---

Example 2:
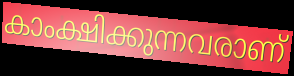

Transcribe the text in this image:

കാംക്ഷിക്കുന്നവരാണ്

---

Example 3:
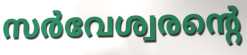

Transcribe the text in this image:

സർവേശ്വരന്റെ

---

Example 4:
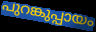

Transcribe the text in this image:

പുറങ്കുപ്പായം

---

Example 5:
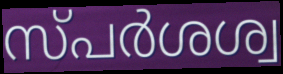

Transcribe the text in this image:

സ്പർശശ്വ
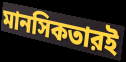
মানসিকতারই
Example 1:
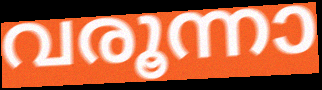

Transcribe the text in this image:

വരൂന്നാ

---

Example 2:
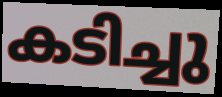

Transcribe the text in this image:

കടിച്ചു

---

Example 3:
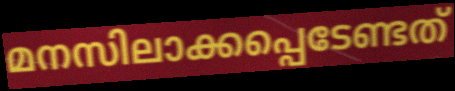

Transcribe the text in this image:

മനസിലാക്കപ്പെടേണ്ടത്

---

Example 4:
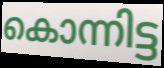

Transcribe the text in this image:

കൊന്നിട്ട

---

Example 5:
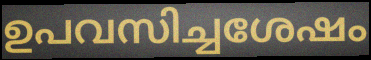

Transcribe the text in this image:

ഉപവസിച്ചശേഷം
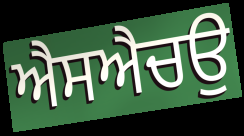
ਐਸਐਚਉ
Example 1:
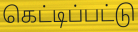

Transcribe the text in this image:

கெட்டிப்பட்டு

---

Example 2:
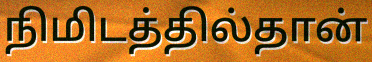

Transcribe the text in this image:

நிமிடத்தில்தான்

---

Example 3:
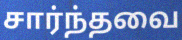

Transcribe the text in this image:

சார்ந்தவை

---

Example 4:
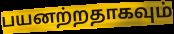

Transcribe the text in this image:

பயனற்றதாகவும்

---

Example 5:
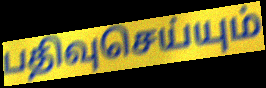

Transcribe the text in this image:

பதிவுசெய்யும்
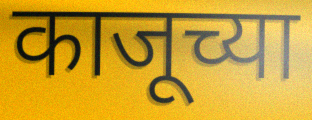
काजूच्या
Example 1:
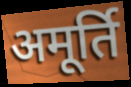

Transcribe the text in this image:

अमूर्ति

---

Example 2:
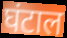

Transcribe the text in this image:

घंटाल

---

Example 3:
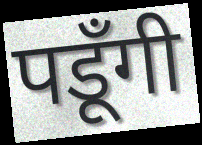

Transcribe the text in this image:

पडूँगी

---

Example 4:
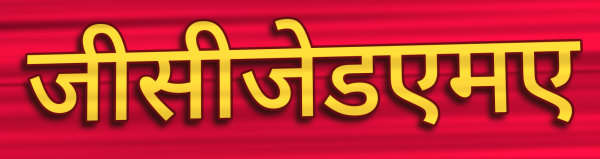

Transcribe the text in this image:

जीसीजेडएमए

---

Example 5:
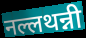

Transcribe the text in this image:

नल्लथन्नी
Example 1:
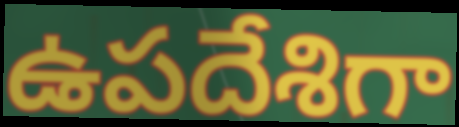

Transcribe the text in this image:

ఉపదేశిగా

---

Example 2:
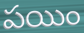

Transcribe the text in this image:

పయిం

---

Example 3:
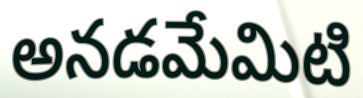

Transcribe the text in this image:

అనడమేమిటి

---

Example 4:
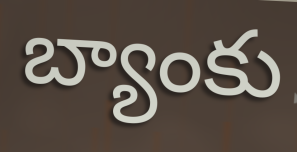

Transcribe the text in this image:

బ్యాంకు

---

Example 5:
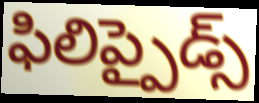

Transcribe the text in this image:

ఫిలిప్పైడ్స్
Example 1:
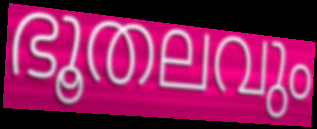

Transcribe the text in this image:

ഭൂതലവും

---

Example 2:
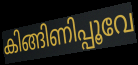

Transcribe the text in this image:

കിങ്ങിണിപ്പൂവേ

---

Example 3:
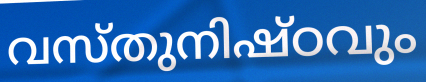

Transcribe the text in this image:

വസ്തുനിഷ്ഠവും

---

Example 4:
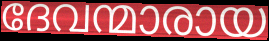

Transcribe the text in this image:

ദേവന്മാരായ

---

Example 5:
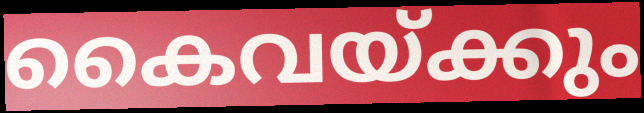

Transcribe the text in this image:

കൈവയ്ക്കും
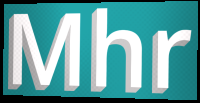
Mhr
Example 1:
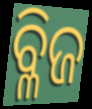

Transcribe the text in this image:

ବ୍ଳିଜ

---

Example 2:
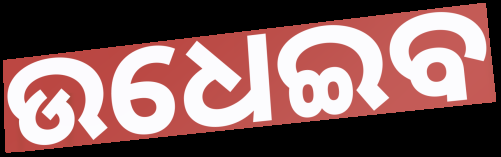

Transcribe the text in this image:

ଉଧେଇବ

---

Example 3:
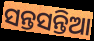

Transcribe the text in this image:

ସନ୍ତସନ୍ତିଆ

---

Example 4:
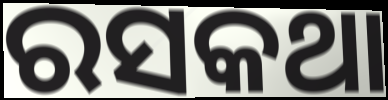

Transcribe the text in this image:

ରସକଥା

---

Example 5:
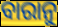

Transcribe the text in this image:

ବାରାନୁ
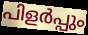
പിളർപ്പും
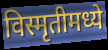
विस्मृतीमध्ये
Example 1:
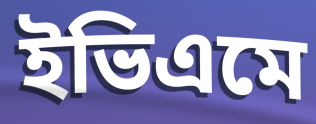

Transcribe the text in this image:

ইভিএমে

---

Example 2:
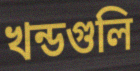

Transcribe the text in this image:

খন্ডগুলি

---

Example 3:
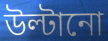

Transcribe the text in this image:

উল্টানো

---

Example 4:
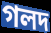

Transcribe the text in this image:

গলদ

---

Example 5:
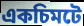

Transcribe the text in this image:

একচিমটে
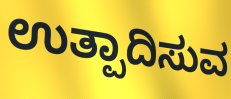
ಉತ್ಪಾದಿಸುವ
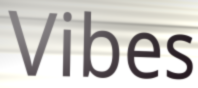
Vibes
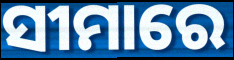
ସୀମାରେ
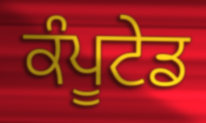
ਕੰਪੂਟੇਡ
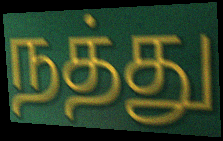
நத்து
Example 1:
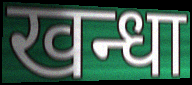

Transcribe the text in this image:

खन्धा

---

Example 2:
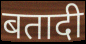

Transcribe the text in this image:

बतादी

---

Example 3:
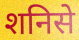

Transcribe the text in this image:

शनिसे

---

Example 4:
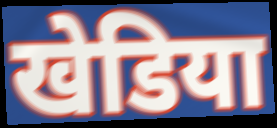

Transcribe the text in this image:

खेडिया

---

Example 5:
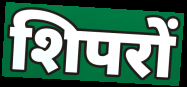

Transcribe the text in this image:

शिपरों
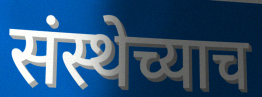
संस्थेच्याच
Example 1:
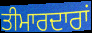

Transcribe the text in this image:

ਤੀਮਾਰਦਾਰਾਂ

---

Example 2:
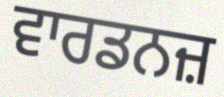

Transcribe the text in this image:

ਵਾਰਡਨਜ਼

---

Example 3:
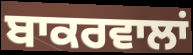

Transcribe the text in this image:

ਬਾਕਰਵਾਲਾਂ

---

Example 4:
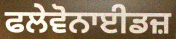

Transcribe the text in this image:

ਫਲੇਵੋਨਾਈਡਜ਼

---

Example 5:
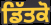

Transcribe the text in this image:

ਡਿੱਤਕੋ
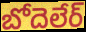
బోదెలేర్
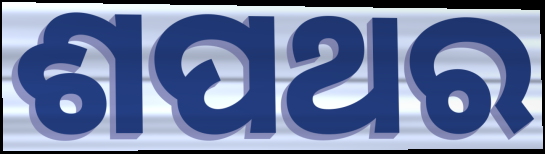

YOUR OBJECTIVE - Exactly what appears in the records above must be returned, apart from the pictures.

THE ANSWER -
---

Example 2:

Transcribe the text in this image:

കാംക്ഷിക്കുന്നവരാണ്

---

Example 3:

Transcribe the text in this image:

സർവേശ്വരന്റെ

---

Example 4:

Transcribe the text in this image:

പുറങ്കുപ്പായം

---

Example 5:

Transcribe the text in this image:

സ്പർശശ്വ
মানসিকতারই
Example 1:

Transcribe the text in this image:

വരൂന്നാ

---

Example 2:

Transcribe the text in this image:

കടിച്ചു

---

Example 3:

Transcribe the text in this image:

മനസിലാക്കപ്പെടേണ്ടത്

---

Example 4:

Transcribe the text in this image:

കൊന്നിട്ട

---

Example 5:

Transcribe the text in this image:

ഉപവസിച്ചശേഷം
ਐਸਐਚਉ
Example 1:

Transcribe the text in this image:

கெட்டிப்பட்டு

---

Example 2:

Transcribe the text in this image:

நிமிடத்தில்தான்

---

Example 3:

Transcribe the text in this image:

சார்ந்தவை

---

Example 4:

Transcribe the text in this image:

பயனற்றதாகவும்

---

Example 5:

Transcribe the text in this image:

பதிவுசெய்யும்
काजूच्या
Example 1:

Transcribe the text in this image:

अमूर्ति

---

Example 2:

Transcribe the text in this image:

घंटाल

---

Example 3:

Transcribe the text in this image:

पडूँगी

---

Example 4:

Transcribe the text in this image:

जीसीजेडएमए

---

Example 5:

Transcribe the text in this image:

नल्लथन्नी
Example 1:

Transcribe the text in this image:

ఉపదేశిగా

---

Example 2:

Transcribe the text in this image:

పయిం

---

Example 3:

Transcribe the text in this image:

అనడమేమిటి

---

Example 4:

Transcribe the text in this image:

బ్యాంకు

---

Example 5:

Transcribe the text in this image:

ఫిలిప్పైడ్స్
Example 1:

Transcribe the text in this image:

ഭൂതലവും

---

Example 2:

Transcribe the text in this image:

കിങ്ങിണിപ്പൂവേ

---

Example 3:

Transcribe the text in this image:

വസ്തുനിഷ്ഠവും

---

Example 4:

Transcribe the text in this image:

ദേവന്മാരായ

---

Example 5:

Transcribe the text in this image:

കൈവയ്ക്കും
Mhr
Example 1:

Transcribe the text in this image:

ବ୍ଳିଜ

---

Example 2:

Transcribe the text in this image:

ଉଧେଇବ

---

Example 3:

Transcribe the text in this image:

ସନ୍ତସନ୍ତିଆ

---

Example 4:

Transcribe the text in this image:

ରସକଥା

---

Example 5:

Transcribe the text in this image:

ବାରାନୁ
പിളർപ്പും
विस्मृतीमध्ये
Example 1:

Transcribe the text in this image:

ইভিএমে

---

Example 2:

Transcribe the text in this image:

খন্ডগুলি

---

Example 3:

Transcribe the text in this image:

উল্টানো

---

Example 4:

Transcribe the text in this image:

গলদ

---

Example 5:

Transcribe the text in this image:

একচিমটে
ಉತ್ಪಾದಿಸುವ
Vibes
ସୀମାରେ
ਕੰਪੂਟੇਡ
நத்து
Example 1:

Transcribe the text in this image:

खन्धा

---

Example 2:

Transcribe the text in this image:

बतादी

---

Example 3:

Transcribe the text in this image:

शनिसे

---

Example 4:

Transcribe the text in this image:

खेडिया

---

Example 5:

Transcribe the text in this image:

शिपरों
संस्थेच्याच
Example 1:

Transcribe the text in this image:

ਤੀਮਾਰਦਾਰਾਂ

---

Example 2:

Transcribe the text in this image:

ਵਾਰਡਨਜ਼

---

Example 3:

Transcribe the text in this image:

ਬਾਕਰਵਾਲਾਂ

---

Example 4:

Transcribe the text in this image:

ਫਲੇਵੋਨਾਈਡਜ਼

---

Example 5:

Transcribe the text in this image:

ਡਿੱਤਕੋ
బోదెలేర్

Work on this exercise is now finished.